Arabie Séoudite: cygne noir de l’an 2016
Le kwanza angolais s’est effondré de 15% en quelques heures dès que les autorités de ce pays autorisèrent sa dévaluation il y a quelques jours. Le mois dernier, c’est la monnaie de l’Azerbaïdjan, le manat, qui avait perdu le tiers de sa valeur en quelques heures dès que la banque centrale nationale devait décider d’abandonner son indexation par rapport au dollar américain. Au total, le manat aura perdu 55% en 2015 vis-à-vis du billet vert, pire encore que le tenge du Kazakhstan qui a concédé 47% contre le dollar, le rouble russe 24%, le manat turkmène 19%, ou encore la devise de Géorgie qui aura perdu le quart de sa valeur en 2015… L’effondrement de toutes ces monnaies – ayant évidemment comme point commun d’être toutes pétro-dépendantes- alimente désormais les rumeurs les plus folles sur un phénomène de nature à envoyer des ondes de choc à travers l’ensemble du système financier mondial, à savoir l’abandon par l’Arabie Séoudite, premier exportateur mondial de pétrole, de l’indexation de son riyal par rapport à la devise américaine.
Le pétrole étant négocié en dollars, cette corrélation du riyal au billet vert – mise en place en 1986 – fut source de prospérité pour l’Arabie Séoudite qui a ainsi pu sereinement mettre en accord ses revenus avec ses dépenses, tous deux libellés en dollar du fait de ce fameux “peg” qui fut incontestablement facteur de stabilité économique. Si l’abandon d’une telle indexation -et donc la chute substantielle inévitable de la devise nationale qui s’ensuit- ont pour conséquence mécanique de favoriser les exportations du pays en question, une telle extrémité est toujours très mal accueillie par les marchés qui l’interprètent avec raison comme un constat d’échec pour la politique économique du pays en question et qui lui retirent dès lors toute confiance. Du coup, les effets positifs de la dévaluation massive de la monnaie nationale sont largement neutralisés – voire retournés contre le pays ayant abandonné le peg- qui se retrouve en outre pénalisé par des importations nécessairement plus onéreuses.

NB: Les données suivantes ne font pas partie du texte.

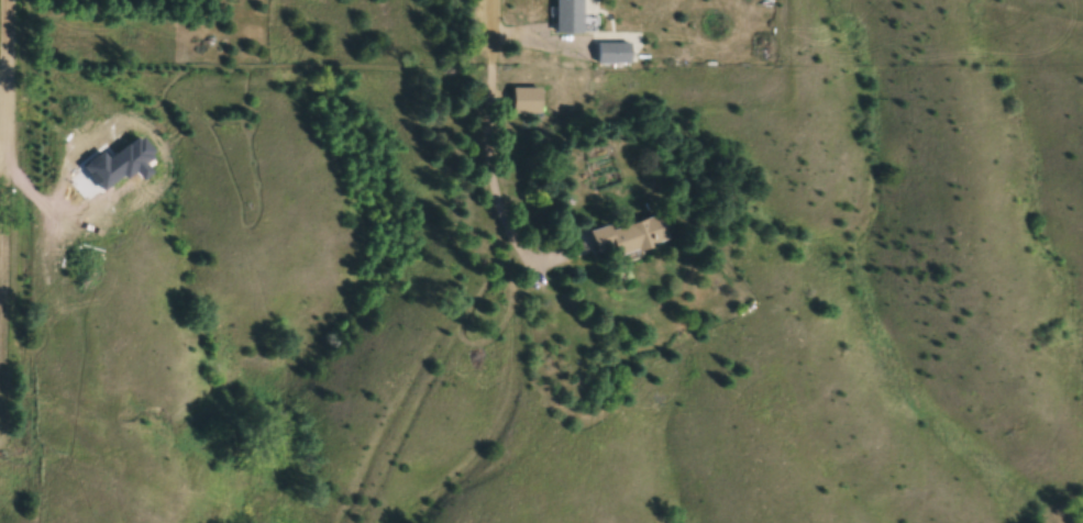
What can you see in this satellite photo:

Pour autant, une décision séoudienne de sortir du peg – dont la défense lui a coûté 100 milliards de dollars ces mois derniers pour cause d’attaques spéculatives contre le riyal – stimuleraient a priori considérablement ses exportations de pétrole qui deviendraient du jour au lendemain nettement moins chères. Un tel dumping nuirait à l’évidence à sa concurrence et aurait des effets catastrophiques sur la production de pétrole de schiste US qu’elle tente en vain de casser depuis un peu plus d’un an, et qui fut la raison fondamentale de la chute des prix orchestrée par elle dès novembre 2014. Pour autant, ayant lamentablement échoué à éradiquer les producteurs américains qui s’adaptèrent rapidement à la chute ininterrompue des prix depuis la fin 2014, l’Arabie Séoudite risquerait gros à persévérer dans cette partie de poker, elle qui est aujourd’hui devenue tellement vulnérable pour avoir désespérément besoin d’un baril à 90 $ afin d’être en mesure d’assumer ses dépenses courantes. De plus, les retombées favorables de l’abandon de l’indexation de son riyal vis-à-vis du dollar seront dès l’an prochain annihilées par l’arrivée sur le marché des centaines de milliers de barils de pétrole iranien!
Bien consciente de ces enjeux, et surtout qu’elle n’est désormais plus le producteur de pétrole mondial de référence et qu’elle n’est plus en mesure d’imposer sa volonté à des marchés pétroliers échappant à son contrôle, l’Arabie s’est donc résignée à adopter des mesures d’austérité budgétaire. Mise en place d’un impôt de 2.5% sur la valeur de terres non construites situées autour de ses villes, augmentation généralisée des prix de l’eau et de l’électricité, ce Royaume ayant naguère acheté sa paix sociale se retrouve aujourd’hui dans une fuite en avant aux conséquences potentiellement désastreuses. Comment redistribuer une manne pétrolière qui se tarit? Dans un tel contexte où quelque chose doit craquer, les autorités séoudiennes tentent de détourner les attentions vers l’ennemi héréditaire chiite, quitte à précipiter tout le Moyen-Orient dans des abysses géopolitique et financière.